In the fight against climate change, green hydrogen is hailed as a potential miracle fuel that can help the world’s worst polluting industries reduce carbon dioxide emissions.
Hydrogen itself can have many uses, but governments and companies are paying increasing attention to how to produce the resource in a climate-friendly way to make it really green.
Hydrogen is an abundant resource that produces no emissions when burned as fuel. No wonder governments and corporations fall for each other to praise its virtues.
Its use as a fuel for spacecraft has led many to consider it as the future of the transport industry. The European company Airbus has said that it wants to take the world’s first hydrogen-powered commercial aircraft into use in 2035. Many major car manufacturers already produce models with hydrogen fuel cells.
Transport politicians note. Plans are underway for hydrogen-powered trains in Germany and Italy.
In famous dirty industries, hydrogen is considered a particularly promising alternative to fossil fuels. Steel manufacturers such as the German Thyssenkrupp are experimenting with creating hydrogen-powered furnaces.
There is a broad consensus that hydrogen fuel has enormous potential benefits, but the process of creating it is still the subject of heated debate.
For centuries, scientists have understood how hydrogen can be produced from water through a process called electrolysis, in which an electric current passes through water and breaks it down into hydrogen and oxygen.
But this process requires power – which right now is largely generated by burning coal and gas.
According to the International Energy Agency, global hydrogen production emitted 830 million tonnes of carbon dioxide in 2017 – equivalent to the combined emissions from Indonesia and the United Kingdom.
Governments and companies are considering three main options to make the process cleaner.
The first is “green hydrogen”, which uses electrolysis of water powered by renewable energy. This would reduce emissions but it is still very costly.
The second alternative is to obtain so-called blue hydrogen from natural gas and capture CO2 during the process. Companies including ExxonMobil and ENI are striving for this, but the carbon sequestration process is still uncertain and costly.
The third alternative is low hydrocarbon hydrocarbon produced by electrolysis but with nuclear power. China is the main proponent of this method, with nuclear energy disadvantaging elsewhere in the world.
Governments encrypt to formulate policies that encourage the development of pure hydrogen.
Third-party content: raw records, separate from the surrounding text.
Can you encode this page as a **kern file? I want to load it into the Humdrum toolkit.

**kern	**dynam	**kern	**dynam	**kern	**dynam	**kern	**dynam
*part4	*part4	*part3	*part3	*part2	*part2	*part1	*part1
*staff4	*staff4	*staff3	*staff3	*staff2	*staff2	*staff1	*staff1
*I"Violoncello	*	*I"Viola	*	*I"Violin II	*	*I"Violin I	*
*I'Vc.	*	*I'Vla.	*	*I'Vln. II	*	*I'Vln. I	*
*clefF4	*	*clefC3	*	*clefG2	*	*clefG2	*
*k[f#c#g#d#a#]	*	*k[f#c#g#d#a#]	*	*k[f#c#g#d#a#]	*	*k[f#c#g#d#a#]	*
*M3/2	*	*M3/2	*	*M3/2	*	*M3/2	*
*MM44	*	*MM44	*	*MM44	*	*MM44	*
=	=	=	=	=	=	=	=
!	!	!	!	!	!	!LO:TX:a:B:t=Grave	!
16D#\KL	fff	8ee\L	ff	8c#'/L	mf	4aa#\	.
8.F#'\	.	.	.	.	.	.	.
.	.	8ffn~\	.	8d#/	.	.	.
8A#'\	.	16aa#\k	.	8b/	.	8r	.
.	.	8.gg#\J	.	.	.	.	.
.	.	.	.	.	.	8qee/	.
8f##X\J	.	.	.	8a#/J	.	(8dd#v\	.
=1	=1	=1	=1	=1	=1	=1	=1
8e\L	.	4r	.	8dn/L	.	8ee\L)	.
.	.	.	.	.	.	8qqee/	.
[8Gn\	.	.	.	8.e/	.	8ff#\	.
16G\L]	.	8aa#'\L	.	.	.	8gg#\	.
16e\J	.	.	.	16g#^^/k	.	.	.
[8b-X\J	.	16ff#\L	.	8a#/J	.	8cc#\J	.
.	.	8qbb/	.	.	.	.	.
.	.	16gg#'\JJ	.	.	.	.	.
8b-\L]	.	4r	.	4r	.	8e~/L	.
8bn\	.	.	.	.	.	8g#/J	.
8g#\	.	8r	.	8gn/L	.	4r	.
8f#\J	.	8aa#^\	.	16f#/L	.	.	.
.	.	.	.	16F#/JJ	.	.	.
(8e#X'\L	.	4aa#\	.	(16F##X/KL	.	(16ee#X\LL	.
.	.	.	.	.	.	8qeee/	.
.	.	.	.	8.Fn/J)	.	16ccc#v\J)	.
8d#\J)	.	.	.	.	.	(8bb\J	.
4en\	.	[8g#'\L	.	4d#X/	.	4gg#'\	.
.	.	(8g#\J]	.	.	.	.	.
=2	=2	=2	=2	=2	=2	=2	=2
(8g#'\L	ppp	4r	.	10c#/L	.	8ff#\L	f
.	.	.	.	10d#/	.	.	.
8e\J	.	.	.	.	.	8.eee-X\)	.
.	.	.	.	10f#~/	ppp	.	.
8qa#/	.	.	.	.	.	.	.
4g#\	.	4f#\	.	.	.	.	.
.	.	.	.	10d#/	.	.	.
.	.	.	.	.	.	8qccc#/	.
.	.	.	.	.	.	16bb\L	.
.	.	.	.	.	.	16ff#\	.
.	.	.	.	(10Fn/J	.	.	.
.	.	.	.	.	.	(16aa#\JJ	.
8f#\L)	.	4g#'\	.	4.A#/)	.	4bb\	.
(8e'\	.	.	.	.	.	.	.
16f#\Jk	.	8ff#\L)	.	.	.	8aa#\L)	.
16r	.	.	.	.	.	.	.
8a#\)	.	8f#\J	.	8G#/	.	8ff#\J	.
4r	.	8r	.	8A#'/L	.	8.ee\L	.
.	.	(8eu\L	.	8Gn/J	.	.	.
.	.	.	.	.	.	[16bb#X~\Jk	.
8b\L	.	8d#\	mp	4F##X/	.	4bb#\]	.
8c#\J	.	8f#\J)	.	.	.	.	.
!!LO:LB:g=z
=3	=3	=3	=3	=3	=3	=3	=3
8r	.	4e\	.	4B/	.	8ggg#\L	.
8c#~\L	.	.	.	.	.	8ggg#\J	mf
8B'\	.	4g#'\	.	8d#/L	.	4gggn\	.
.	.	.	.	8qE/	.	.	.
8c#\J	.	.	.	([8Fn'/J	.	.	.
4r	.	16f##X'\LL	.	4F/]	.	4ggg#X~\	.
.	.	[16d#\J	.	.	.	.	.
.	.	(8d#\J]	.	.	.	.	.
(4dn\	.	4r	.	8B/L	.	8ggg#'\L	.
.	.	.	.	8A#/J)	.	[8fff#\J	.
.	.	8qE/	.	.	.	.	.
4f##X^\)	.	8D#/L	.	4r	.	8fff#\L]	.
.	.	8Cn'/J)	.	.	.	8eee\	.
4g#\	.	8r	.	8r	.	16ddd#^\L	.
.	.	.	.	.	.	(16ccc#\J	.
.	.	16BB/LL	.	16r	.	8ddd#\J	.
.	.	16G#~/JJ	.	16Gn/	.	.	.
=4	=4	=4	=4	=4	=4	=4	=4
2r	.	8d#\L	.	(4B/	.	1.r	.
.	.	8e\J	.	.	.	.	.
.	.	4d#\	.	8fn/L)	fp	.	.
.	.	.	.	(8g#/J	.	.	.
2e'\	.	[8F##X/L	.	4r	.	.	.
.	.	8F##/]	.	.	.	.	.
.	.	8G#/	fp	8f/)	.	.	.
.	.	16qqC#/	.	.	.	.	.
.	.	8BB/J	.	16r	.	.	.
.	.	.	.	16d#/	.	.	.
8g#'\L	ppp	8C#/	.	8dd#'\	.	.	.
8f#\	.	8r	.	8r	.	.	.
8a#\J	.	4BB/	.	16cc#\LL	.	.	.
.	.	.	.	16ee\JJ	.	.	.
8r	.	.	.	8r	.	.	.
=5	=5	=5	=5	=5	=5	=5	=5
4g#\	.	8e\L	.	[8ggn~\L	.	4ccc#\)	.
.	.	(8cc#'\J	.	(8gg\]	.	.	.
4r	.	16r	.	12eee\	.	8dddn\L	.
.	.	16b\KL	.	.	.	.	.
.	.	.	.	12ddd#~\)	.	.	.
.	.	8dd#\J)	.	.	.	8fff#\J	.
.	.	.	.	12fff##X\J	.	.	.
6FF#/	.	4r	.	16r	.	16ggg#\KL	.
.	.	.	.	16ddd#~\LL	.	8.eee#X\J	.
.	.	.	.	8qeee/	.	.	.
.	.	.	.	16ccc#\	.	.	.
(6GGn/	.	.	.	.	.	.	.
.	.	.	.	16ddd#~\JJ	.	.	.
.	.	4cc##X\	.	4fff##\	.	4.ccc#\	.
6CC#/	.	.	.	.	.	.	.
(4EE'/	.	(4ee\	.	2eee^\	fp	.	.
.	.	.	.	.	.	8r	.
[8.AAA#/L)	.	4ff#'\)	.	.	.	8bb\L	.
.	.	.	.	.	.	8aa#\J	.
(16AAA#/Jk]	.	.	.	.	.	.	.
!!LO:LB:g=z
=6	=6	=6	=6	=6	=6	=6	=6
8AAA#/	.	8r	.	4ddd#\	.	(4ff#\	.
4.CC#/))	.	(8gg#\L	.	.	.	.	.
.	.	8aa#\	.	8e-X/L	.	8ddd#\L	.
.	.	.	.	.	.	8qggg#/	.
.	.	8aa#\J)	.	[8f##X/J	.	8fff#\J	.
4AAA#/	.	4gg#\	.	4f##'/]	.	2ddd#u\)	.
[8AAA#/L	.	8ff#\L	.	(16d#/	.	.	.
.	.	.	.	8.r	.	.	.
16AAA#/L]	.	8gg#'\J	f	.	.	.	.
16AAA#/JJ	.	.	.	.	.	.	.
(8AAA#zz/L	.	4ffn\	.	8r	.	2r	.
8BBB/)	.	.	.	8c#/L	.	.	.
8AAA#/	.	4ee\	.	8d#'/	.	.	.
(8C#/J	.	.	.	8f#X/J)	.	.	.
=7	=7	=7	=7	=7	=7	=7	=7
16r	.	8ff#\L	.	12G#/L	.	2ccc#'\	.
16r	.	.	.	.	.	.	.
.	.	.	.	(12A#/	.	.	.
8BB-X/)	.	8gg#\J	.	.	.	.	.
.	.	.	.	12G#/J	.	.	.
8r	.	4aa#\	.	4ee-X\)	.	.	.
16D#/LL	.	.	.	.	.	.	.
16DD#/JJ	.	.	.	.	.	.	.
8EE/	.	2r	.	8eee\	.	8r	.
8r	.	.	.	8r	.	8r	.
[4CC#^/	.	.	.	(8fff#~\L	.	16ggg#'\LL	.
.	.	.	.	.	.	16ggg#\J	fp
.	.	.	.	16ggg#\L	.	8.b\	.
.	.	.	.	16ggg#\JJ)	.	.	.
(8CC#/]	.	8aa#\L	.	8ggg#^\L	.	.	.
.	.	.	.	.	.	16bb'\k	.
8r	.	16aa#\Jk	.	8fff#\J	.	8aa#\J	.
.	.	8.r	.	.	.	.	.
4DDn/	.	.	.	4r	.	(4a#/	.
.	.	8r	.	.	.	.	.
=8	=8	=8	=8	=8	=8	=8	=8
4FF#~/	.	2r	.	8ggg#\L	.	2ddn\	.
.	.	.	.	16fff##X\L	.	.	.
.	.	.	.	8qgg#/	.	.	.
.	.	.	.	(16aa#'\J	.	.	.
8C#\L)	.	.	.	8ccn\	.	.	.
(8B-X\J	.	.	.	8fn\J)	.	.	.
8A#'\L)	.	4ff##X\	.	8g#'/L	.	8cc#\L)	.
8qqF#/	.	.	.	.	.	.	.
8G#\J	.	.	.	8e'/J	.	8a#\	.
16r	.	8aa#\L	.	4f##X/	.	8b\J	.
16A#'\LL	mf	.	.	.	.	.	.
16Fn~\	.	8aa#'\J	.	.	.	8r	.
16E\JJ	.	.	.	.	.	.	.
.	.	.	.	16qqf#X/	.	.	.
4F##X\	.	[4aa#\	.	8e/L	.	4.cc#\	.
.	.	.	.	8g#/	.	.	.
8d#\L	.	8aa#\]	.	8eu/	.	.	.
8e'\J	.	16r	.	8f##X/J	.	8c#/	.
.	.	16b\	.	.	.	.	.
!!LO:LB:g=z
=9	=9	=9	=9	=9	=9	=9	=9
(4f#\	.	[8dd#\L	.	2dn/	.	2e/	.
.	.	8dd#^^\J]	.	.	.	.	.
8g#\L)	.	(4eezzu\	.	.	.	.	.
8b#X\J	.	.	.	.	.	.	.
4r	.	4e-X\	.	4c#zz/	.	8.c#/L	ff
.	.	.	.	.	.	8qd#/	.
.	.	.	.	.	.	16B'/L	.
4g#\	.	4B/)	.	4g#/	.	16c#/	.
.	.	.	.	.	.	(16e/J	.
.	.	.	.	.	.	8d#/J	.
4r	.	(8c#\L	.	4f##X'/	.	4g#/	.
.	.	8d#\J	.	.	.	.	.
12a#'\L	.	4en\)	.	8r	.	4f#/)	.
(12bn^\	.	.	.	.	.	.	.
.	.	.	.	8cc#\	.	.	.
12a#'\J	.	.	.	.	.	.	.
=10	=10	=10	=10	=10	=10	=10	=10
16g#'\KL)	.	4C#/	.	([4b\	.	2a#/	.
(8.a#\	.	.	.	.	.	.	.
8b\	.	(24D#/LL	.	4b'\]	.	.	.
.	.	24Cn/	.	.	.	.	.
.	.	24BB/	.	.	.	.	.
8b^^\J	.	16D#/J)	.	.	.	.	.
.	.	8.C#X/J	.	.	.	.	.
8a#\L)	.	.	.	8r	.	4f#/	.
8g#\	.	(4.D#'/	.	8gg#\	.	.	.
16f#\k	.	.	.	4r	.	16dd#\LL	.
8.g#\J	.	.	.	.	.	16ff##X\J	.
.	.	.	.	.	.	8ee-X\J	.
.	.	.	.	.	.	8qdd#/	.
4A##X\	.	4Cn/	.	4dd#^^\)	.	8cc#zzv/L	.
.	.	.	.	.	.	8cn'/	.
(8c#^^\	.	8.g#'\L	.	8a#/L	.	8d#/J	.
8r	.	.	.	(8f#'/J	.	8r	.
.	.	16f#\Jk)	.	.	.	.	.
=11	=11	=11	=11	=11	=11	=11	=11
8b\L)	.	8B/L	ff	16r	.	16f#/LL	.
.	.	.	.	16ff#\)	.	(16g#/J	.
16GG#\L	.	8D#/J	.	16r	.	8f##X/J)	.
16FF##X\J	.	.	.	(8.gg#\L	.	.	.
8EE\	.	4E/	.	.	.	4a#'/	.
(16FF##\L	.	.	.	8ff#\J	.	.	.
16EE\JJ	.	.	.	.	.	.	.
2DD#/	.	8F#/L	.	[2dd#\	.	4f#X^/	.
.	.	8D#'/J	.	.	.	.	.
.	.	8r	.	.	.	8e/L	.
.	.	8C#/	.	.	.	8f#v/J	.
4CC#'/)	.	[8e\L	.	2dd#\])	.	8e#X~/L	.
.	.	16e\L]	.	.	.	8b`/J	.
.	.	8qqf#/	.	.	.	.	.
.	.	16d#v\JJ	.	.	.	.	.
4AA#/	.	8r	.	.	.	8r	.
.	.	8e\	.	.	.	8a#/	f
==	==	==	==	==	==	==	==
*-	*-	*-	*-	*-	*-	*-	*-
The EU wants to achieve between 12 and 14 percent hydrogen in its energy mix by 2050, up from two percent today. The bloc estimates the required funding at between € 180 billion ($ 218 billion) and $ 470 billion.
The Netherlands, Portugal, Germany and France have all published hydrogen strategies over the past year. Germany has earmarked EUR 9 billion for green hydrogen. The Netherlands is planning a “Hydrogen Valley”.
China is already a world leader in hydrogen technology, with Australia, Japan, South Korea and the United States also driving a piece of the hydrogen revolution.
Climate activists are urging countries to keep their feet on the ground for hydrogen.
“Not all strategies focus exclusively on green hydrogen, some include hydrogen production from coal, gas and nuclear power,” the climate transparency group wrote in a November report.
“Nevertheless, developing hydrogen strategies and infrastructure is a positive step towards hydrocarbon without carbon.”
The falling prices of solar and wind energy and the increasing use of hydrogen could reduce its production costs by 2050, according to researcher BloombergNEF.
They estimate that it could be produced for between $ 0.80 (0.66 euros) and $ 1.6 per kilogram then, comparable to natural gas.
“Hydrogen can make a real contribution to the fight against climate change, but only if used properly, in areas where you have no choice but to reduce emissions,” said Nicolas Berghmans of IDDRI, a think tank focusing on sustainable development.
He said that hydrogen, no matter how it is produced, can only achieve a limited amount. He said it must be part of a broader global energy policy that also works to reduce consumption.